The original arrest was also being challenged in separate setting-aside proceedings. The SCA held that this did not prevent the court from ordering additional security while the arrest remained extant. The challenge to the arrest would continue in the proper forum, but the court was not disabled from preserving and regulating security in the meantime.

For arresting parties, this avoids the risk and expense of trying to locate another arrestable asset. For owners and Clubs, it is equally important: providing security may release the vessel, but it does not always end the court’s control over the security position.

Security may exceed the value of the vessel

The Court also confirmed an important point for larger claims: for a security arrest under section 5(3) of the AJRA, security is not necessarily capped at the value of the arrested vessel.

The SCA held that a claim may exceed the value of the vessel and that security is generally governed by the value of the claim.

The ‘Heavy Metal’ approach 

The owners also sought to use the appeal to reopen the foundation of the associated ship arrest. They invited the SCA to revisit the established MV Heavy Metal approach to control in associated ship arrests.

The SCA did not treat the top-up security appeal as the appropriate forum for that debate. The Court found that the association issue was already the subject of separate setting-aside proceedings and was not for the court considering the top-up security to reconsider as if it were sitting on appeal against the original arrest. For purposes of the top-up application, what mattered was that there was an extant arrest and existing security, a prima facie maritime claim, and a genuine and reasonable need for further security.

The SCA also left the Heavy Metal approach intact and held that academic criticism of the judgment did not justify departing from binding SCA authority in this appeal.

The result is commercially significant. South Africa’s control-based associated ship regime remains firmly in place.

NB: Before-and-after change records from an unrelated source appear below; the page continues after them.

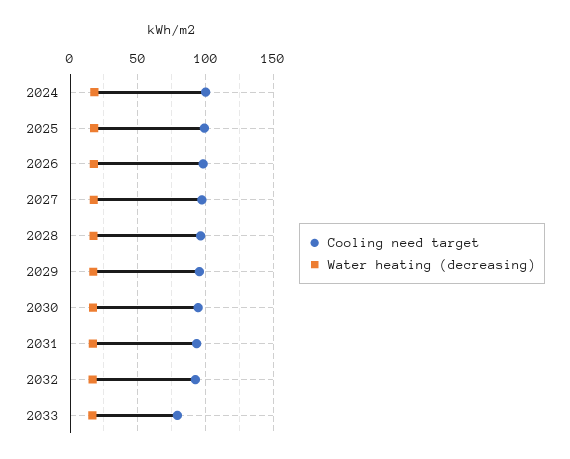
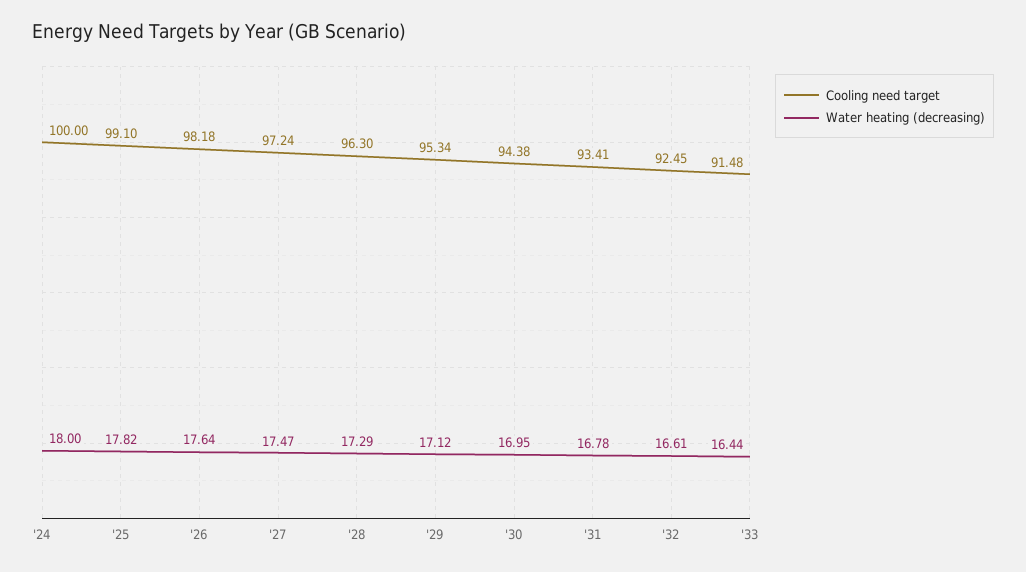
  {
    "Cooling need target": {
      "2024": 100,
      "2025": 99.1,
      "2026": 98.18,
      "2027": 97.24,
      "2028": 96.3,
      "2029": 95.34,
      "2030": 94.38,
      "2031": 93.41,
      "2032": 92.45,
-     "2033": 80
+     "2033": 91.48
    },
    "Water heating (decreasing)": {
      "2024": 18,
      "2025": 17.82,
      "2026": 17.64,
      "2027": 17.47,
      "2028": 17.29,
      "2029": 17.12,
      "2030": 16.95,
      "2031": 16.78,
      "2032": 16.61,
      "2033": 16.44
    }
  }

Courts will continue, in appropriate cases, to look beyond corporate form and consider the reality of ownership and control and importantly ascertaining the identity of the party that has the ability to control the fate and destiny of the registered owner of the ‘associated ship’.

Why this may matter for ICA claims

Although the case concerned top-up security for a bunker claim, the effects may be further reaching.

South African courts have taken the approach that contribution and indemnity claims under the inter-club agreement only crystallise once the underlying cargo claim has been settled or paid, as was the case in both Primegates Maritime Company Ltd v The Bunkers On Board The Cargo Explorer 1995 CLD 617 (D) and Wajilam Exports (Singapore) Ltd v Transpacific Eternity Sa SCOSA B 195 (D). This creates a familiar timing issue: where other enforceable maritime claims exist between owners and charterers, the ICA claim may not yet be fully enforceable when security is first obtained for those other enforceable maritime claims.

Tai Harmony may offer a route through that problem. Where there is already an existing arrest and security has been obtained for other maritime claims between owners and charterers, such as unpaid hire, a later-crystallising ICA or indemnity claim may support a top-up application, especially if rights were clearly reserved at the outset. This remains to be tested before the courts.

The practical lesson

The judgment is not only about one bunker claim. It is about security strategy.

If a claim may grow, the security arrangements must be drafted with that in mind. Arrest papers and LOUs should deal carefully with contingent claims, developing claims and future top-up rights.

For arresting parties, Tai Harmony confirms that South African courts will not treat security as a once-off arrangement, frozen in time, where the commercial picture has changed.

For owners, charterers and Clubs, it is a reminder that security furnished today may not be the final measure of tomorrow’s exposure.

More broadly, the judgment shows the strength of South Africa’s admiralty regime: practical, commercially aware and capable of responding to the way maritime claims actually develop.